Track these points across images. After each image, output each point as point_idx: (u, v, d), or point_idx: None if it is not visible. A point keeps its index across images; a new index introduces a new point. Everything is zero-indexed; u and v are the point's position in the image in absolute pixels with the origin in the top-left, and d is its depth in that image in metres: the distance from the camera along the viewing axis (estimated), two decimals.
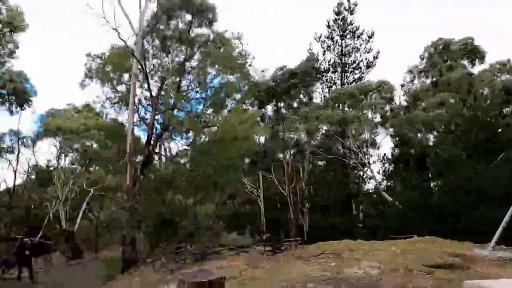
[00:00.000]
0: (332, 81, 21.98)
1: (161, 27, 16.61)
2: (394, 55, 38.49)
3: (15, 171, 27.38)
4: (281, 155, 21.73)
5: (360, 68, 22.14)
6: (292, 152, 19.97)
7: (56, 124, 24.26)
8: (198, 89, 13.78)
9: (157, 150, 11.97)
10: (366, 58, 22.20)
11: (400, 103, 22.46)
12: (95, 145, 25.39)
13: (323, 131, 20.19)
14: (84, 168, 27.19)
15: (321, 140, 19.00)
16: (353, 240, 9.77)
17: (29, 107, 23.67)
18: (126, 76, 13.98)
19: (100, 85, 13.52)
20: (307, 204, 23.14)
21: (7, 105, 23.00)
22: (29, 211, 27.37)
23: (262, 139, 19.95)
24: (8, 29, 12.48)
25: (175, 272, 8.13)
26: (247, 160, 19.54)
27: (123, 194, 10.47)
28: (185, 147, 12.81)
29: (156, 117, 11.75)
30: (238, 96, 14.25)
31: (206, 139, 12.11)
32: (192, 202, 9.99)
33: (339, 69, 21.37)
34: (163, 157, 12.35)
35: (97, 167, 26.94)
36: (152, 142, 11.40)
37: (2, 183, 29.68)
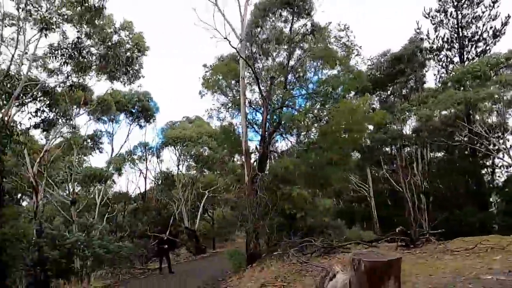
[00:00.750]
0: (448, 60, 19.36)
1: (258, 30, 17.20)
2: None
3: (145, 178, 32.12)
4: (391, 148, 20.07)
5: (485, 39, 18.93)
6: (404, 142, 18.23)
7: (174, 134, 27.50)
8: (302, 85, 13.79)
9: (270, 149, 12.30)
10: (491, 27, 18.89)
11: None
12: (207, 151, 27.86)
13: (442, 117, 17.89)
14: (200, 172, 29.99)
15: (440, 127, 16.84)
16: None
17: (153, 121, 27.50)
18: (234, 83, 14.92)
19: (214, 93, 14.75)
20: (425, 198, 20.80)
21: (136, 121, 27.18)
22: (159, 212, 31.63)
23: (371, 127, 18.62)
24: (137, 52, 14.38)
25: (306, 264, 8.12)
26: (356, 155, 18.60)
27: (244, 191, 10.96)
28: (295, 144, 12.90)
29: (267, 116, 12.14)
30: (341, 89, 13.64)
31: (316, 134, 11.92)
32: (311, 197, 9.91)
33: (456, 45, 18.71)
34: (275, 154, 12.63)
35: (209, 171, 29.37)
36: (265, 140, 11.78)
37: (136, 189, 35.00)
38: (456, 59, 19.13)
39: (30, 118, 10.80)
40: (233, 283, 10.10)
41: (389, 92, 20.75)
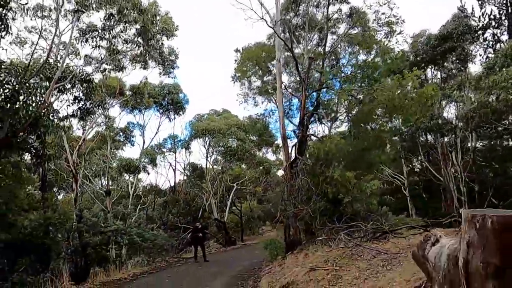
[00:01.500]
0: (495, 39, 17.97)
1: (291, 14, 16.67)
2: None
3: (174, 171, 32.47)
4: (430, 136, 18.97)
5: None
6: (449, 129, 17.14)
7: (203, 126, 27.52)
8: (340, 68, 13.17)
9: (308, 132, 11.82)
10: None
11: None
12: (236, 143, 27.64)
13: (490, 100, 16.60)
14: (229, 163, 29.89)
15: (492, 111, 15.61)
16: None
17: (183, 114, 27.61)
18: (267, 67, 14.55)
19: (246, 78, 14.45)
20: (466, 189, 19.51)
21: (166, 114, 27.38)
22: (188, 204, 31.92)
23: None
24: (165, 36, 14.22)
25: (358, 247, 7.63)
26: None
27: (284, 176, 10.56)
28: (334, 126, 12.35)
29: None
30: (379, 72, 12.90)
31: (357, 115, 11.29)
32: (355, 180, 9.36)
33: (505, 22, 17.28)
34: (313, 138, 12.13)
35: (239, 162, 29.19)
36: (304, 123, 11.31)
37: (166, 182, 35.52)
38: (504, 37, 17.70)
39: (68, 105, 10.86)
40: (275, 270, 9.76)
41: (429, 75, 19.57)
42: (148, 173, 26.05)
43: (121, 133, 26.03)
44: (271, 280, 8.13)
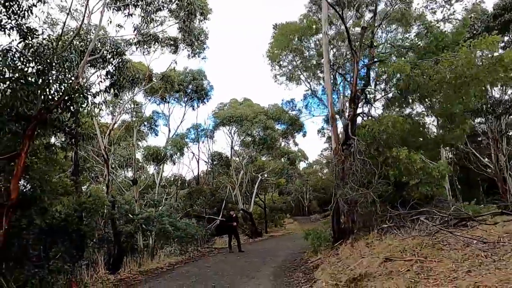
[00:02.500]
0: None
1: None
2: None
3: (197, 161, 31.86)
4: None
5: None
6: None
7: (229, 114, 26.64)
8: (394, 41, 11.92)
9: (359, 110, 10.71)
10: None
11: None
12: (261, 133, 26.63)
13: None
14: (256, 152, 29.01)
15: None
16: None
17: (207, 101, 26.79)
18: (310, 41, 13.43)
19: (284, 55, 13.40)
20: None
21: (190, 103, 26.64)
22: (213, 194, 31.33)
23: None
24: (201, 17, 13.35)
25: (435, 236, 6.57)
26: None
27: (337, 158, 9.53)
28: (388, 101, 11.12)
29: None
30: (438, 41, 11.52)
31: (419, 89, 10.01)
32: (421, 162, 8.23)
33: None
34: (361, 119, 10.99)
35: (267, 151, 28.25)
36: (355, 100, 10.21)
37: (190, 172, 35.11)
38: None
39: (101, 81, 10.13)
40: (330, 260, 8.80)
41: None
42: (174, 163, 25.41)
43: (146, 123, 25.52)
44: (332, 272, 7.17)
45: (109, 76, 10.50)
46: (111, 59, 10.63)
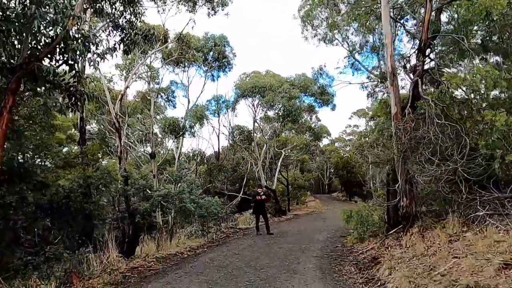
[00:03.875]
0: None
1: None
2: None
3: (218, 136, 30.18)
4: None
5: None
6: None
7: (251, 83, 24.50)
8: None
9: (426, 67, 8.42)
10: None
11: None
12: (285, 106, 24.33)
13: None
14: (281, 125, 26.99)
15: None
16: None
17: (230, 70, 24.63)
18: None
19: (319, 11, 11.10)
20: None
21: (210, 72, 24.55)
22: (234, 170, 29.82)
23: None
24: None
25: None
26: None
27: (398, 124, 7.44)
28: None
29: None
30: None
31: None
32: None
33: None
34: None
35: (292, 124, 26.13)
36: (424, 52, 7.93)
37: (210, 147, 33.65)
38: None
39: (108, 35, 8.31)
40: (392, 253, 6.93)
41: None
42: (194, 135, 23.77)
43: (163, 94, 23.77)
44: (409, 274, 5.29)
45: (118, 30, 8.63)
46: (119, 4, 8.65)
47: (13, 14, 5.81)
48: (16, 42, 6.39)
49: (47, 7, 6.24)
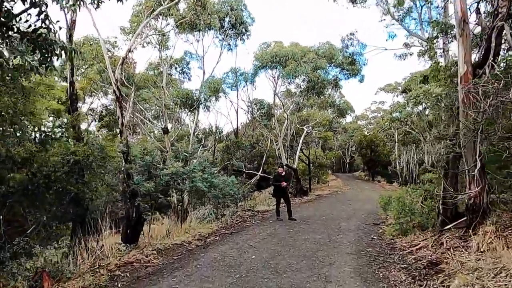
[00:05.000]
0: None
1: None
2: None
3: (236, 111, 28.46)
4: None
5: None
6: None
7: (272, 52, 22.37)
8: None
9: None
10: None
11: None
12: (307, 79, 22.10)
13: None
14: (304, 98, 24.89)
15: None
16: None
17: (248, 38, 22.53)
18: None
19: None
20: None
21: (227, 41, 22.51)
22: (253, 147, 28.24)
23: None
24: None
25: None
26: None
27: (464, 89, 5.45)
28: None
29: None
30: None
31: None
32: None
33: None
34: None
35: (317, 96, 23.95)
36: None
37: (228, 123, 32.02)
38: None
39: None
40: (460, 259, 5.16)
41: None
42: (209, 109, 22.18)
43: (177, 65, 22.06)
44: None
45: None
46: None
47: None
48: None
49: None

■ ■ ■ ■ ■ ■ ■

Problem to work on: Out of the listing above, reproduce exactly the lines from the one with "3: (15, 171, 27.38)" up to and including the one with "15: (321, 140, 19.00)".

Result for this task:
3: (15, 171, 27.38)
4: (281, 155, 21.73)
5: (360, 68, 22.14)
6: (292, 152, 19.97)
7: (56, 124, 24.26)
8: (198, 89, 13.78)
9: (157, 150, 11.97)
10: (366, 58, 22.20)
11: (400, 103, 22.46)
12: (95, 145, 25.39)
13: (323, 131, 20.19)
14: (84, 168, 27.19)
15: (321, 140, 19.00)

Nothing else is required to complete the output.